Теперь, стоя у театра, новая Роза Келлер вспоминала недавнее счастливое прошлое, дни славы и триумфа. Она едва не попросила капельдинеров пропустить ее в артистические уборные: так хотелось в последний раз взглянуть на платья, на грим, оставленный у зеркала, на девушек, с которыми она танцевала канкан… Но ей стало ясно, что Розой Келлер она перестала быть на следующий день после падения в клоаку, а Рроза Селяви мертва, и это очень удобно; положение, в котором она оказалась, разбередило в ней злодейство, превратило ее в лютейшего зверя.
Взволнованная вихрем воспоминаний, Роза Келлер повернулась к театру спиной и отказалась от намерений воссоздать прошлое. Ничего не вернуть. Новое лицо дало ей новую жизнь, и неблагоразумно расхаживать по земле, оповещая о воскресении, которое не принесет ей никакой выгоды. Она постарается радоваться своему новому облику, смирится со своей природой падшего ангела. Вечером того же дня Роза Келлер начала мстить.
Она знала, что на островке в устье реки некий рыбак выстроил хижину на сваях. Рыбак жил отшельником, и его смерть никого бы не встревожила, тем более на этом берегу — в единственной точке острова, где в тени кокосовой пальмы труп мог бы пролежать несколько дней. Уединенная хижина, своеобразный остров посреди острова, была бы отличным логовом для того, кто задумал изощренные злодейства. Оставалось лишь ею завладеть — не самая сложная задача. Рыбаки отлично управляются с гарпунами и ножами, и драться с ними врукопашную — затея незавидная, скорее безумие, самоубийство для неопытного, начинающего убийцы, который опрометчиво нападет спереди. Как было сказано выше, силу одолевают хитростью. Итак, Роза Келлер решила воспользоваться старой тактикой троянского коня и, изобразив умирающую прямо у дверей хижины, привлекла внимание рыбака, который пал жертвой своей доброты: впустил к себе зверя, и… ценой всего лишь двух-трех ударов ножом в спину простака дом сменил владельца.
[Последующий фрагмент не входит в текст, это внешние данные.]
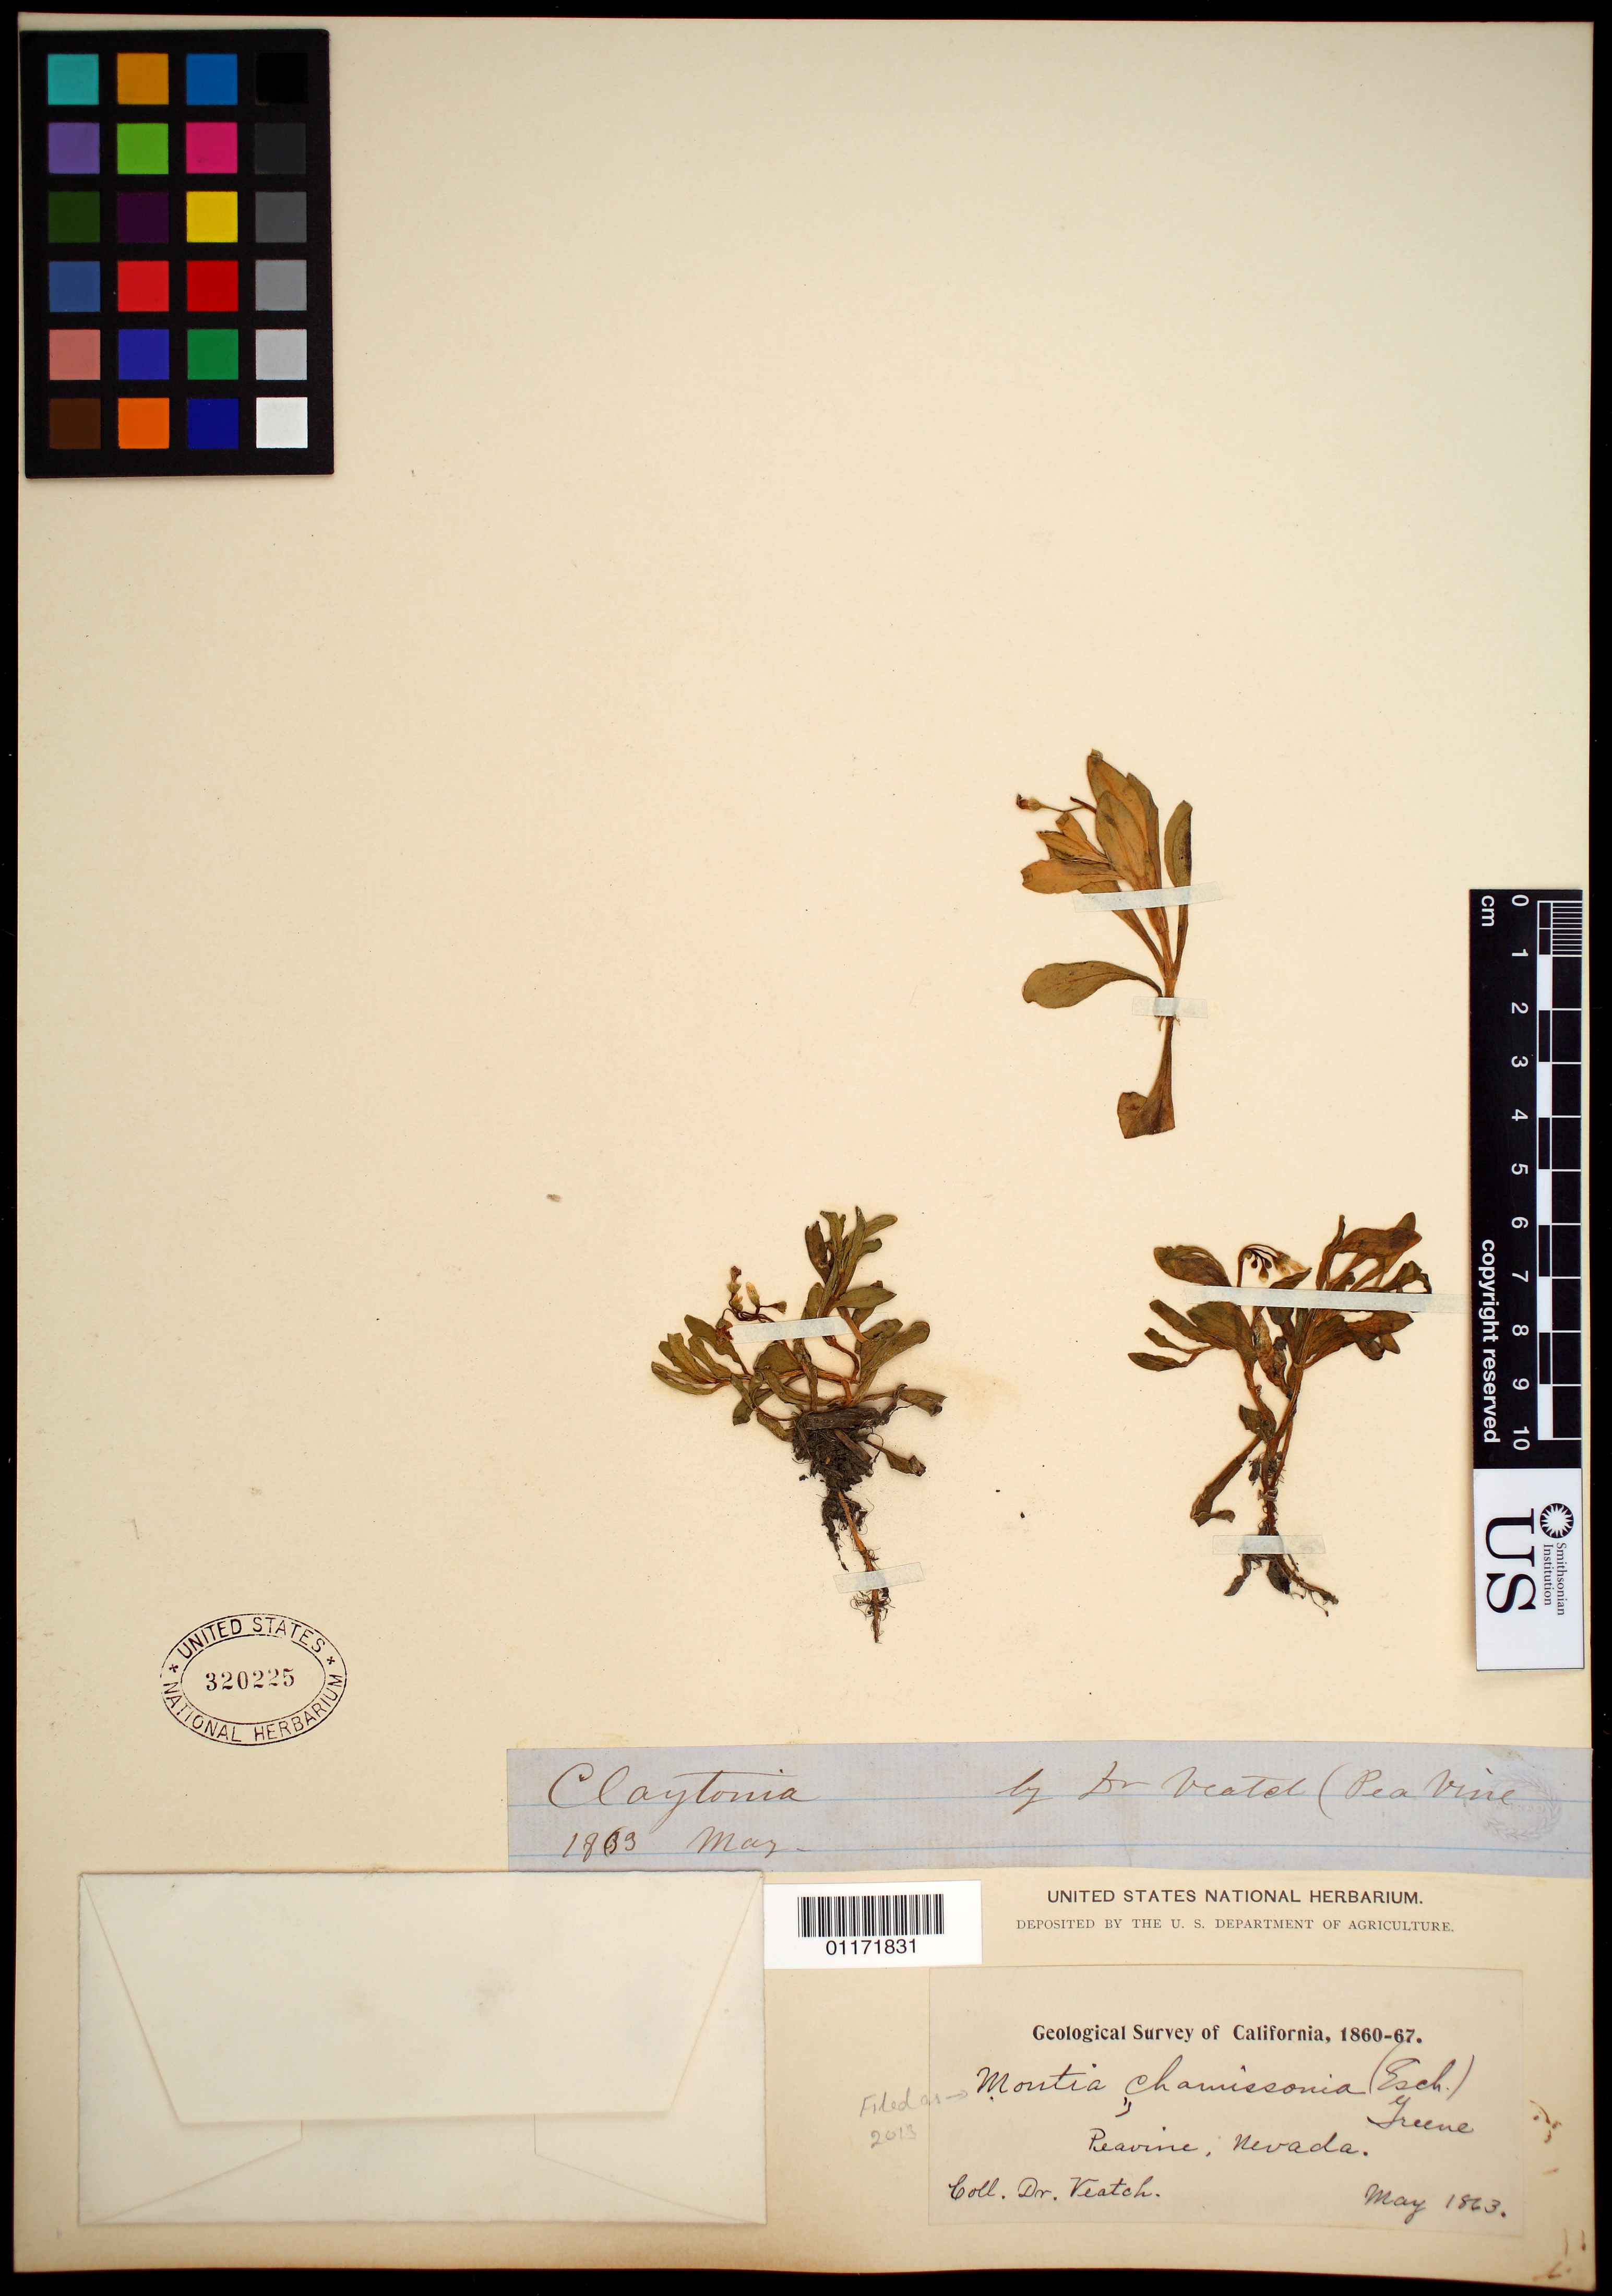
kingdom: Plantae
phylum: Tracheophyta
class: Magnoliopsida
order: Caryophyllales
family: Montiaceae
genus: Montia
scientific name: Montia chamissoi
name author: (Ledeb. ex Spreng.) Greene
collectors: Veatch, --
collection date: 1863-05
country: United States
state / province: Nevada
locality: Peavine.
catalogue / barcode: US 320225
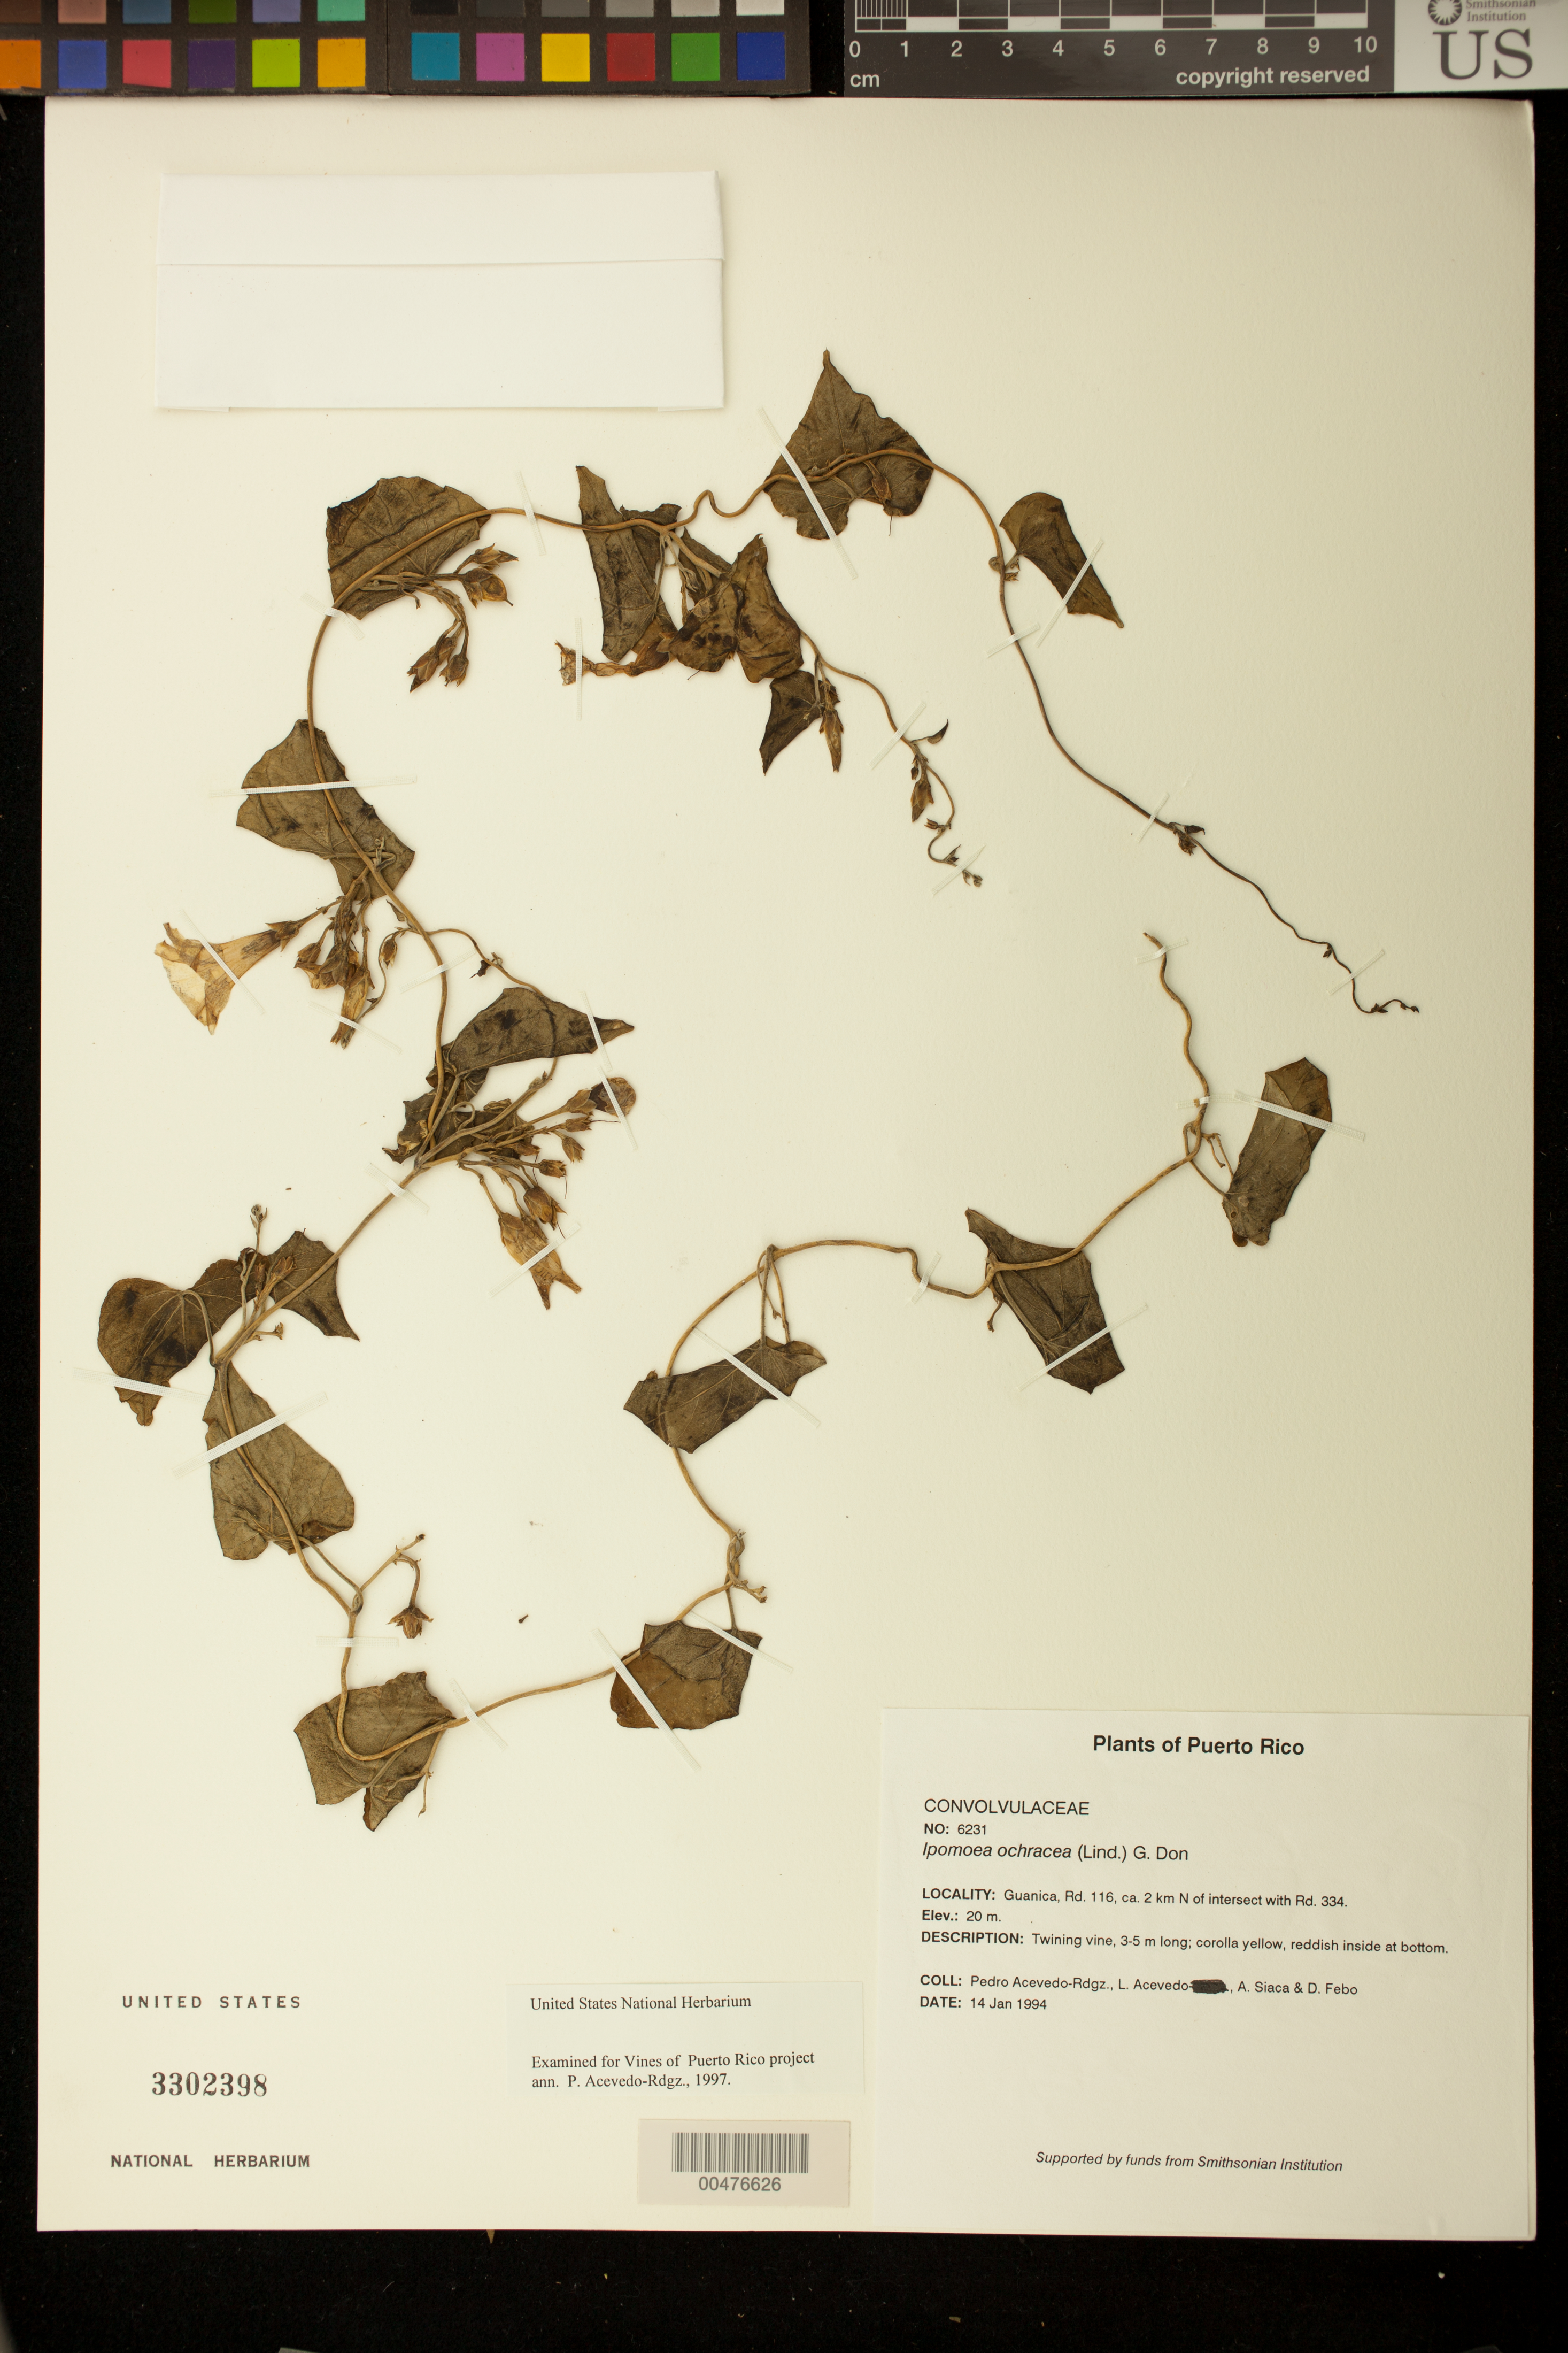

Теперь предстояло отыскать Анри де Сада, который либо покинул город, либо, подобно Розе Келлер, перерядился, сменил имя и, возможно, даже щеголяет с новехоньким лицом. Роза должна была справиться со сложнейшим этапом своего плана колоссального истребления, но история с рыбаком навела ее на мысль, что преступление должно войти в привычку, ведь жертвы не всегда столь наивно и самоуверенно торчат на каждом углу; некоторых изловить трудно; а некоторые даже — такие же палачи, как их убийца, извращенные, странные, непоседливые, неуловимые, как вода, скользкие, как масло, колючие, переменчивые; иногда они просыпаются жестокими и кровожадными, а иногда — кроткими, до омерзения податливыми, скользкими, как слюни на слюнявчике слюнтяя. Первым делом требовалось обзавестись кое-какими инструментами, которые облегчат работу, ибо смерть не всегда сводится к ловкости голых рук и ног: удушению, ударам по вискам и затылку, пинкам в печень. Ее разнообразят кинжалы и бритвы, пробойники и шприцы, умащенные ядом, а также веревки, осколки стекла, сабли и косы, пистолеты и аркебузы на тот случай, если не подвернется что-то получше, вроде пушки или дорожного катка.